## Prompt:
Reproduce every item below verbatim, keeping each line in its original order and form.
+===+
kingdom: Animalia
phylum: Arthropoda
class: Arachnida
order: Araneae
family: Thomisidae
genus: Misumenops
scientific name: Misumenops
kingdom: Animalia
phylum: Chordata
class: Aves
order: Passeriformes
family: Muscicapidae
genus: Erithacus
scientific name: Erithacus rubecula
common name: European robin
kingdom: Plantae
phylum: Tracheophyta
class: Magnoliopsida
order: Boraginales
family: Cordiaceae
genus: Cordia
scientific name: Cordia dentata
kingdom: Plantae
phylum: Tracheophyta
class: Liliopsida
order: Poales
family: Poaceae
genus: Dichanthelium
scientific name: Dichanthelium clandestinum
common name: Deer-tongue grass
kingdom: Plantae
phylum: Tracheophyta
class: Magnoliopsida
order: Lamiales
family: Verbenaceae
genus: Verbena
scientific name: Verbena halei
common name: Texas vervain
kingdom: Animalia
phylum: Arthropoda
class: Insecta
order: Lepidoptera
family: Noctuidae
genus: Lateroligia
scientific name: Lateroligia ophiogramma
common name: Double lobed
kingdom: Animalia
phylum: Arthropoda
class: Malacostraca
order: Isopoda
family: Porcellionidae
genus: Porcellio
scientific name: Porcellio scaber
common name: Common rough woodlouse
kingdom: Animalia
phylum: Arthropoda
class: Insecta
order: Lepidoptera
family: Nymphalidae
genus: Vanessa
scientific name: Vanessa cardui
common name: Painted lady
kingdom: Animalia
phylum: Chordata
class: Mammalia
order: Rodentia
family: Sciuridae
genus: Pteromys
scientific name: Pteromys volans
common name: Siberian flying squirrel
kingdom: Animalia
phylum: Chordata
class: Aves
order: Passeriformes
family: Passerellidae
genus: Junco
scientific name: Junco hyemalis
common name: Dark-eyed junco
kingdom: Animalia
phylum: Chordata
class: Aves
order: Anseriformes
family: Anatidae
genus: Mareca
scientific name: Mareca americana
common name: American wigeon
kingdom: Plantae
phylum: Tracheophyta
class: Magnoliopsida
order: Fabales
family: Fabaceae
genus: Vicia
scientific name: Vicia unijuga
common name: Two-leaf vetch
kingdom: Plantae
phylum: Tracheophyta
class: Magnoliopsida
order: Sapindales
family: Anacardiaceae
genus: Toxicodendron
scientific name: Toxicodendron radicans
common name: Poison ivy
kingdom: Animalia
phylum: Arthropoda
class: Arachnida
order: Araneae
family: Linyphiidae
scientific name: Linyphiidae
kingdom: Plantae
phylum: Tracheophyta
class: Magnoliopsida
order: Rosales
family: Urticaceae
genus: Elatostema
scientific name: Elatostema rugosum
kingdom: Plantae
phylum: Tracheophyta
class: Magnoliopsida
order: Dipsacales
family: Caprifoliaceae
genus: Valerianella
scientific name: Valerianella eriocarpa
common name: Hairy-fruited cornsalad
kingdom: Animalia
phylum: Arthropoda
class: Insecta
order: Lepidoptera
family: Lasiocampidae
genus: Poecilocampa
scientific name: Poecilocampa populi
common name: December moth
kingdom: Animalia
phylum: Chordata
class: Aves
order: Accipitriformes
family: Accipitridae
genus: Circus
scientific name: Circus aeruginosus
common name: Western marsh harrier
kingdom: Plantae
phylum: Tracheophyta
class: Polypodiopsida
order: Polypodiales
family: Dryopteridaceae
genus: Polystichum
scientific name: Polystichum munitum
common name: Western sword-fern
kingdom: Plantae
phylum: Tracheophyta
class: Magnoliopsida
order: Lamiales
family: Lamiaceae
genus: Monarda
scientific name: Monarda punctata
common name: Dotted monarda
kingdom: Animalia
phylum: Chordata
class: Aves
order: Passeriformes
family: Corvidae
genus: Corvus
+===+
## Completed task:
kingdom: Animalia
phylum: Arthropoda
class: Arachnida
order: Araneae
family: Thomisidae
genus: Misumenops
scientific name: Misumenops
kingdom: Animalia
phylum: Chordata
class: Aves
order: Passeriformes
family: Muscicapidae
genus: Erithacus
scientific name: Erithacus rubecula
common name: European robin
kingdom: Plantae
phylum: Tracheophyta
class: Magnoliopsida
order: Boraginales
family: Cordiaceae
genus: Cordia
scientific name: Cordia dentata
kingdom: Plantae
phylum: Tracheophyta
class: Liliopsida
order: Poales
family: Poaceae
genus: Dichanthelium
scientific name: Dichanthelium clandestinum
common name: Deer-tongue grass
kingdom: Plantae
phylum: Tracheophyta
class: Magnoliopsida
order: Lamiales
family: Verbenaceae
genus: Verbena
scientific name: Verbena halei
common name: Texas vervain
kingdom: Animalia
phylum: Arthropoda
class: Insecta
order: Lepidoptera
family: Noctuidae
genus: Lateroligia
scientific name: Lateroligia ophiogramma
common name: Double lobed
kingdom: Animalia
phylum: Arthropoda
class: Malacostraca
order: Isopoda
family: Porcellionidae
genus: Porcellio
scientific name: Porcellio scaber
common name: Common rough woodlouse
kingdom: Animalia
phylum: Arthropoda
class: Insecta
order: Lepidoptera
family: Nymphalidae
genus: Vanessa
scientific name: Vanessa cardui
common name: Painted lady
kingdom: Animalia
phylum: Chordata
class: Mammalia
order: Rodentia
family: Sciuridae
genus: Pteromys
scientific name: Pteromys volans
common name: Siberian flying squirrel
kingdom: Animalia
phylum: Chordata
class: Aves
order: Passeriformes
family: Passerellidae
genus: Junco
scientific name: Junco hyemalis
common name: Dark-eyed junco
kingdom: Animalia
phylum: Chordata
class: Aves
order: Anseriformes
family: Anatidae
genus: Mareca
scientific name: Mareca americana
common name: American wigeon
kingdom: Plantae
phylum: Tracheophyta
class: Magnoliopsida
order: Fabales
family: Fabaceae
genus: Vicia
scientific name: Vicia unijuga
common name: Two-leaf vetch
kingdom: Plantae
phylum: Tracheophyta
class: Magnoliopsida
order: Sapindales
family: Anacardiaceae
genus: Toxicodendron
scientific name: Toxicodendron radicans
common name: Poison ivy
kingdom: Animalia
phylum: Arthropoda
class: Arachnida
order: Araneae
family: Linyphiidae
scientific name: Linyphiidae
kingdom: Plantae
phylum: Tracheophyta
class: Magnoliopsida
order: Rosales
family: Urticaceae
genus: Elatostema
scientific name: Elatostema rugosum
kingdom: Plantae
phylum: Tracheophyta
class: Magnoliopsida
order: Dipsacales
family: Caprifoliaceae
genus: Valerianella
scientific name: Valerianella eriocarpa
common name: Hairy-fruited cornsalad
kingdom: Animalia
phylum: Arthropoda
class: Insecta
order: Lepidoptera
family: Lasiocampidae
genus: Poecilocampa
scientific name: Poecilocampa populi
common name: December moth
kingdom: Animalia
phylum: Chordata
class: Aves
order: Accipitriformes
family: Accipitridae
genus: Circus
scientific name: Circus aeruginosus
common name: Western marsh harrier
kingdom: Plantae
phylum: Tracheophyta
class: Polypodiopsida
order: Polypodiales
family: Dryopteridaceae
genus: Polystichum
scientific name: Polystichum munitum
common name: Western sword-fern
kingdom: Plantae
phylum: Tracheophyta
class: Magnoliopsida
order: Lamiales
family: Lamiaceae
genus: Monarda
scientific name: Monarda punctata
common name: Dotted monarda
kingdom: Animalia
phylum: Chordata
class: Aves
order: Passeriformes
family: Corvidae
genus: Corvus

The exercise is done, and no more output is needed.